Developing alongside the blues beginning in the 1890s, ragtime is a piece of sophisticated music associated with solo piano.
Ragtime refers both to a body of musical compositions and a way of approaching existing compositions, adding syncopation as well as “embellishing and decorating melodies,” known as “ragging.” Related to the cakewalk, a dance form accompanied by music, ragtime was originally played in bars and brothels, but gained respectability when it began to be written down and published.
Since pianos were located in many homes, particularly of the upper classes, this provided a vehicle for ragtime’s dissemination. While ragtime had numerous composers, both black and white, the most famous of these is Scott Joplin, whose “Maple Leaf Rag” became the standard for this style of music. (His piece “The Entertainer” would later become the theme music for the movie “The Sting.”
Ragtime may be seen as an antecedent to jazz, although the genres developed in parallel. Jazz appeared in the 1910s in New Orleans, a city that Charles Joyner describes “at the dawn of the twentieth century” as “a crossroads of musical traditions. . . . into its streets flowed black and white migrants from the countryside who encountered for the first time the city's cosmopolitan mix of European and African musical traditions.
Blues singers such as Bessie Smith are often considered early jazz innovators, as the distinction between blues and jazz was still blurry.
But what is jazz?
A simplistic way to look at it is as a syncopated version of the Blues. One element often considered essential to jazz is swing, a propulsive, danceable beat; as Duke Ellington said, “It don’t mean a thing if it ain’t got that swing.” Another crucial jazz element is improvisation—jazz musicians strive not to play the same piece in exactly the same way twice. Still, another is the use of complex chord progressions. As the music has evolved over the years, the balance of these elements has changed.
From the start, the European musical establishment has considered jazz, like other African American forms, either a lesser form of music or not music at all. In 1928, Sigmund Spaeth argued that “music is the organization of sound toward beauty, and thus far jazz has merely distorted the organizing factors of rhythm, melody, harmony, and tone color.”

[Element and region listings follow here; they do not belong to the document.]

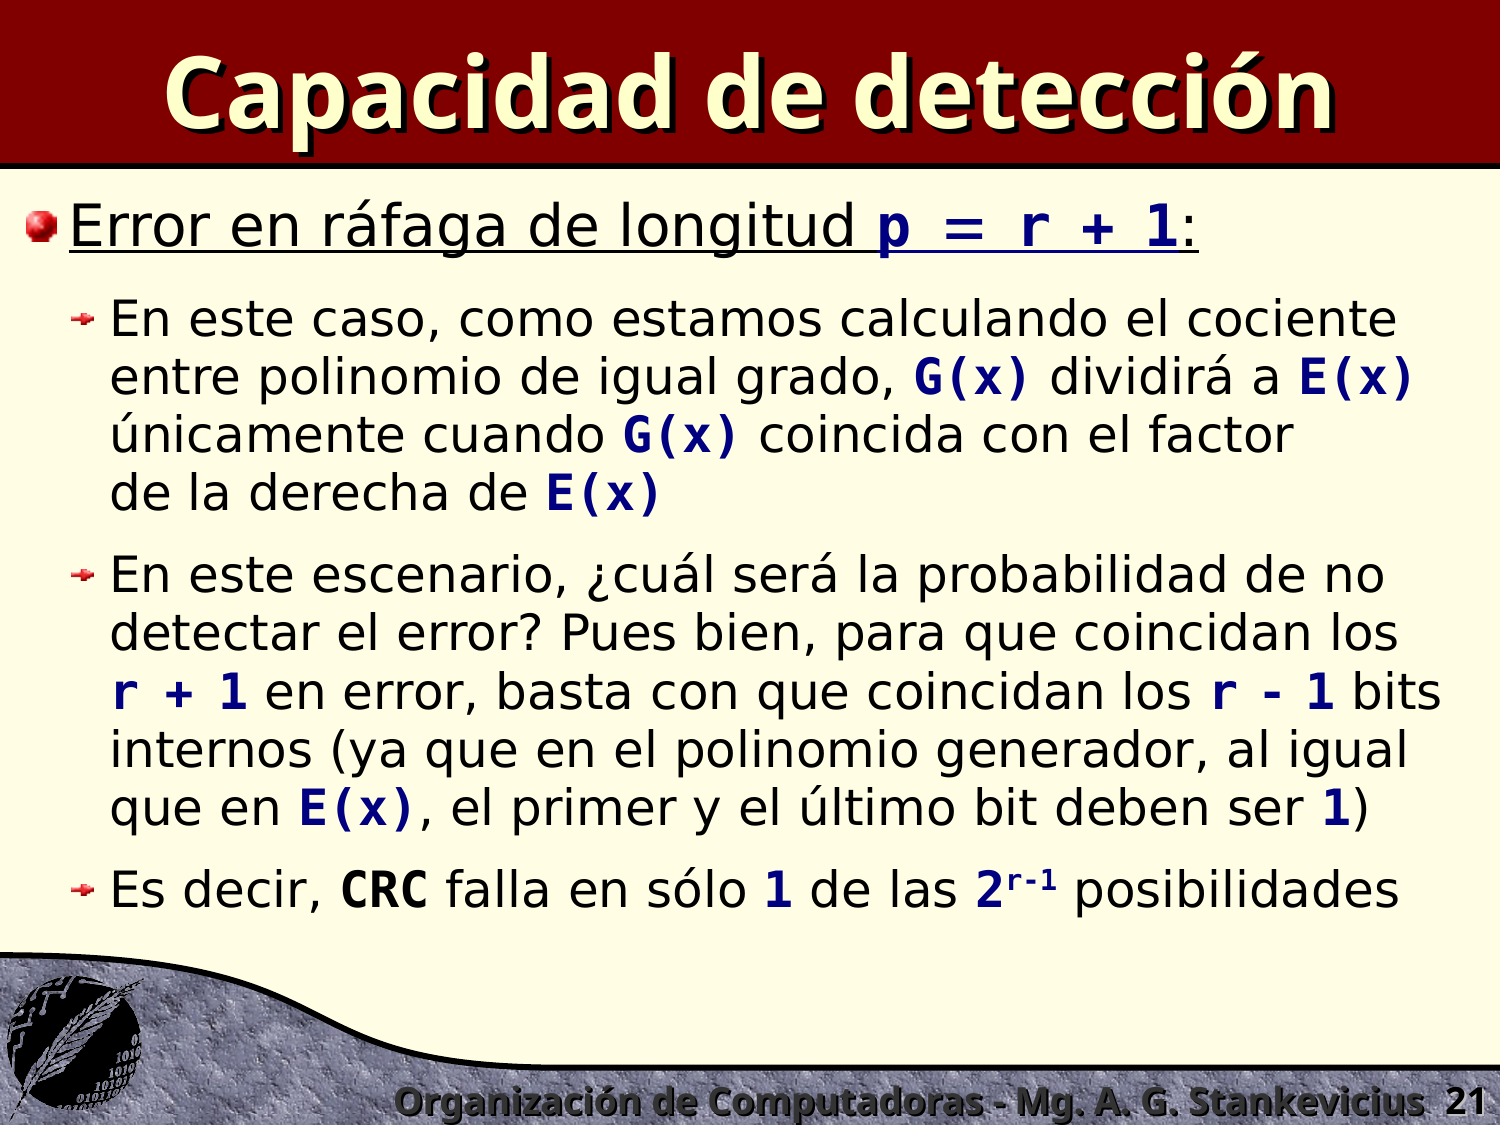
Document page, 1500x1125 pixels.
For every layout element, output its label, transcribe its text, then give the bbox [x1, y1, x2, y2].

title Capacidad de detección [15, 5, 1485, 160]
picture [802, 1100, 806, 1110]
list Error en ráfaga de longitud p = r + 1: En este caso, como estamos calculando el cociente entre polinomio de igual grado, G(x) dividirá a E(x) únicamente cuando G(x) coincida con el factor de la derecha de E(x) En este escenario, ¿cuál será la probabilidad de no detectar el error? Pues bien, para que coincidan los r + 1 en error, basta con que coincidan los r - 1 bits internos (ya que en el polinomio generador, al igual que en E(x), el primer y el último bit deben ser 1) Es decir, CRC falla en sólo 1 de las 2r-1 posibilidades [11, 192, 1486, 935]
picture [1058, 1100, 1065, 1110]
picture [0, 959, 1500, 1125]
picture [448, 1100, 455, 1110]
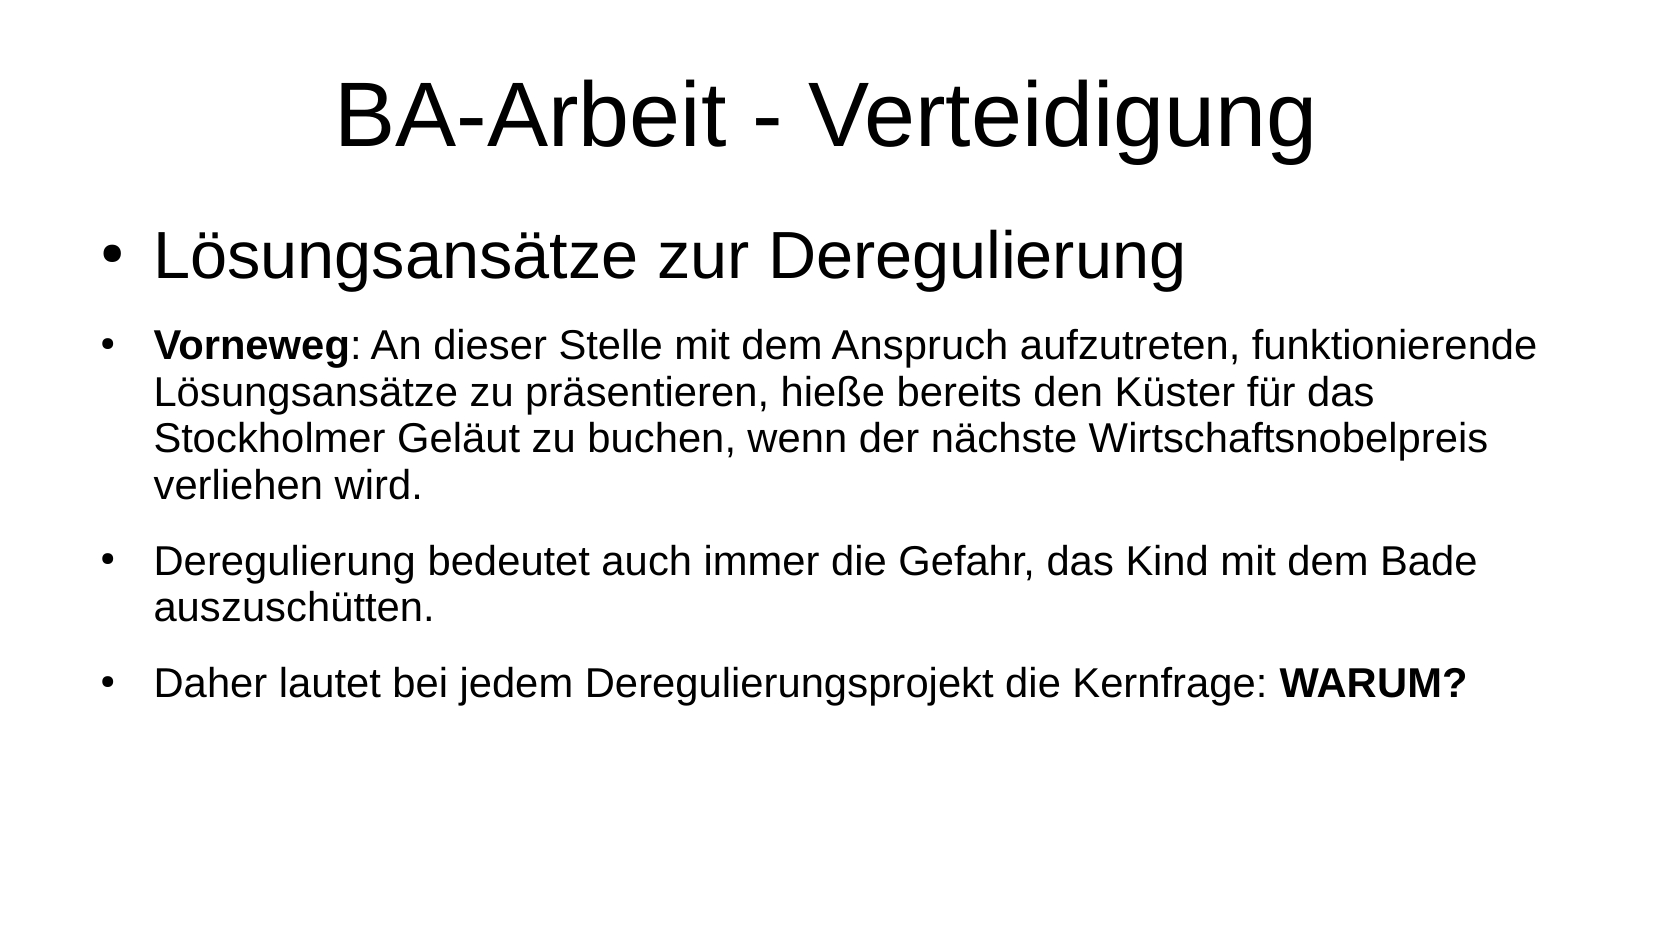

With time, of course, the elements of jazz came to seem normal to many listeners, yet later styles came along, themselves to be greeted as abominations. However, jazz came to be embraced by several 20th-century composers, notably Aaron Copland, Maurice Ravel, and Igor Stravinsky.
Ragtime: New Orleans Second Line and Big Band
Early New Orleans Jazz was relatively simple compared to what would come later. Group improvisation predominated, as did individual style. Because the amount of musical education varied greatly and was often limited, early jazz took advantage of the strengths of the individual musicians.
Buddy Bolden is often considered the leader of the first jazz band, with Ferdinand “Jelly Roll” Morton the first important jazz composer.
Yet New Orleans jazz really took off with Louis Armstrong, the great trumpeter (who was sidelined as a singer and the inventor of scat singing). Starting off in the King Oliver band, Armstrong had an overpowering tone and originality, which led to his becoming the first great jazz soloist. Indeed, after Armstrong, simultaneous group improvisation faded, with the soloist predominant in jazz ever since. Armstrong would soon make a series of classic jazz recordings with his groups the Hot Fives and Hot Sevens and would go on to become a world icon.